### EXCERPT PROVIDED

# # # # # # #

Given this, we wanted to try changing the data storage to be coalesced by components, I'm not sure of the terminology for this within libCEED, but basically have all 11 components of data that are needed adjacent in the data vector, rather than all of the first components, then all of the second components etc. (thinking about the data vector as a matrix Q x 11, this amounts to row major vs column major storage). Thus a load for the first data component would almost certainly pull all the data for the given quadrature point into the cache in one go, and we'd no longer need a DRAM access (which is what has been observed with vtune).
Changing the strides from CEED_STRIDES_BACKEND to
CeedInt strides[3] = {
geom_data_size, // Stride between nodes
1, // Stride between components
geom_data_size * num_qpts // Stride between elements
};
and our writing into the storage vector gives the expected results for the non blocked backends, for a range of polynomial orders and various different QFunctions which are all storing this data, so I am fairly convinced we are populating the qdata vector appropriately (though there's some question of what happens for blocking in the final block, which I'll get to).
The mesh I am testing with has 14362 elements, and 11 quad points per element (tets), making up 157982 total entries in the qvector. Printing the Q=88 fed into the QFunction, which comes from /cpu/self/ref/blocked for instance, rem(157982 * 11, 88) = 22, meaning on the last block of 88 quadrature points being processed my mental model is there are only 22 valid quadrature points, the rest are padded with data that shouldn't be accumulated (I'm surmising this, I've not been able to disentangle it from the source so far). Presumably made possible by filling the active vector with zero for these quadrature points, making the data irrelevant at the cost of a few flops (but crucially no branch prediction required).
When I write out the contents of the in[0] (the passive vector that we are storing the data in) to the terminal as a Q x 11 matrix (each column being one of the 11 components of data I want), then I see there are 22 rows with a valid 0-column entry (this particular example it is easy to see if these entries are valid, they should be 1.000e+00, the other values are all smaller and floating point), the data for the first few rows looks like
[0-th row] 1.000e+00, 2.642e-09, 2.642e-09, 2.642e-09, 2.642e-09, 2.642e-09, 2.642e-09, 2.642e-09, 2.066e+01, -2.607e+02, -2.607e+02,
...

# # # # # # #

### DATA LISTING
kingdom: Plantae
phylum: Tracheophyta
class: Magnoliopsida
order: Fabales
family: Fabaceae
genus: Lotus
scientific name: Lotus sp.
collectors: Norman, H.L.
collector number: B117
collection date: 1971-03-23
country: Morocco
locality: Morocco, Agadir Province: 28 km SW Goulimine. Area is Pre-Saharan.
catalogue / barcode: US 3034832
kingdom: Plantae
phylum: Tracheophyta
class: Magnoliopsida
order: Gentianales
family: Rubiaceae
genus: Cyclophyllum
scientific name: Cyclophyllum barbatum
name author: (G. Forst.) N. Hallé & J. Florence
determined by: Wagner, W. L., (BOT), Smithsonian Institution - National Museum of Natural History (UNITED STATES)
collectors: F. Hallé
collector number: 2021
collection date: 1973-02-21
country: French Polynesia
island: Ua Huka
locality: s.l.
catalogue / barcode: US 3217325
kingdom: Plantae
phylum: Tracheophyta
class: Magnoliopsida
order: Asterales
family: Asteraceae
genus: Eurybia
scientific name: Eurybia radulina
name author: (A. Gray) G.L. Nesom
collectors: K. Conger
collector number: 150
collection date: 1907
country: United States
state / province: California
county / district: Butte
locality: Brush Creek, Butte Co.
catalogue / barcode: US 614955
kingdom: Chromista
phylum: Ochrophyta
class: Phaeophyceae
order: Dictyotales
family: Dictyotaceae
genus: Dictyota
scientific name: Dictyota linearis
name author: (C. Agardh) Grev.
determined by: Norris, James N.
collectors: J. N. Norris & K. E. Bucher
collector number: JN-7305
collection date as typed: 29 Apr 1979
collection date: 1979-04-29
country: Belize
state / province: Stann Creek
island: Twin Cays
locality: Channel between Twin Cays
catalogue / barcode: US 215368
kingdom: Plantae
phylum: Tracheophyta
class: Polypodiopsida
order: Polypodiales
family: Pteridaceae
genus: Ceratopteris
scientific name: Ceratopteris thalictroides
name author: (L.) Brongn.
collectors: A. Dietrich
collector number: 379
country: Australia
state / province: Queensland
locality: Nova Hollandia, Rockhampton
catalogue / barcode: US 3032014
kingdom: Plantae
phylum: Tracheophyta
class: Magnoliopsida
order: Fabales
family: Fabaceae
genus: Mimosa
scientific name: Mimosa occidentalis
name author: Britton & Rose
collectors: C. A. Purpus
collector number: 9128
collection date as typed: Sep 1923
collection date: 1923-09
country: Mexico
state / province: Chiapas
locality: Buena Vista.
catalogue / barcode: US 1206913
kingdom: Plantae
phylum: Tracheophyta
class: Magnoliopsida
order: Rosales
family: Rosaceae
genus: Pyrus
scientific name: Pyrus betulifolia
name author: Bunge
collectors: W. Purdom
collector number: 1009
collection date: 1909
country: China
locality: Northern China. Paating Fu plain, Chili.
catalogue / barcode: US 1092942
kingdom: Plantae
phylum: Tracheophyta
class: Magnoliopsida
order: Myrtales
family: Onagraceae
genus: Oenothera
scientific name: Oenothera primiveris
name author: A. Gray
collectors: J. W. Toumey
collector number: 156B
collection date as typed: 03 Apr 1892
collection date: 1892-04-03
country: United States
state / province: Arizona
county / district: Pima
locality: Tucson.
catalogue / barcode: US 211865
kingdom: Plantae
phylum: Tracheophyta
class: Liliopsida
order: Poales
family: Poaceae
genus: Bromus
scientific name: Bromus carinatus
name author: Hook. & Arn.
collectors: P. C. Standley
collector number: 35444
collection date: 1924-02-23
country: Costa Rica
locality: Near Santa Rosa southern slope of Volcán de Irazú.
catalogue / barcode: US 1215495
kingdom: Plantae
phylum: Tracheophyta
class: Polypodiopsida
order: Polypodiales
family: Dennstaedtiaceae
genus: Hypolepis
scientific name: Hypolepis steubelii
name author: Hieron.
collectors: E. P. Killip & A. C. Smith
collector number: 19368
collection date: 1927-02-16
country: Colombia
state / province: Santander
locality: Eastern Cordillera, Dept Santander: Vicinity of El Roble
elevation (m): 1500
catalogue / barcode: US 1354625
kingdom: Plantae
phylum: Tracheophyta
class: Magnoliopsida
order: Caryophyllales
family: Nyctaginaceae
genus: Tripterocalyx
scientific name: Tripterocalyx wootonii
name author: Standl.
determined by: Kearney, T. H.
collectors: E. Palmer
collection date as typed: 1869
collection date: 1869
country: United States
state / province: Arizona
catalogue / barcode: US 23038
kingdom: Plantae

# # # # # # #

### EXERCISE AIM
Retype the passage from the text on libCEED quadrature data storage, beginning at the words "Given this, we" and stopping after "observed with vtune).".

### EXERCISE SOLUTION
Given this, we wanted to try changing the data storage to be coalesced by components, I'm not sure of the terminology for this within libCEED, but basically have all 11 components of data that are needed adjacent in the data vector, rather than all of the first components, then all of the second components etc. (thinking about the data vector as a matrix Q x 11, this amounts to row major vs column major storage). Thus a load for the first data component would almost certainly pull all the data for the given quadrature point into the cache in one go, and we'd no longer need a DRAM access (which is what has been observed with vtune).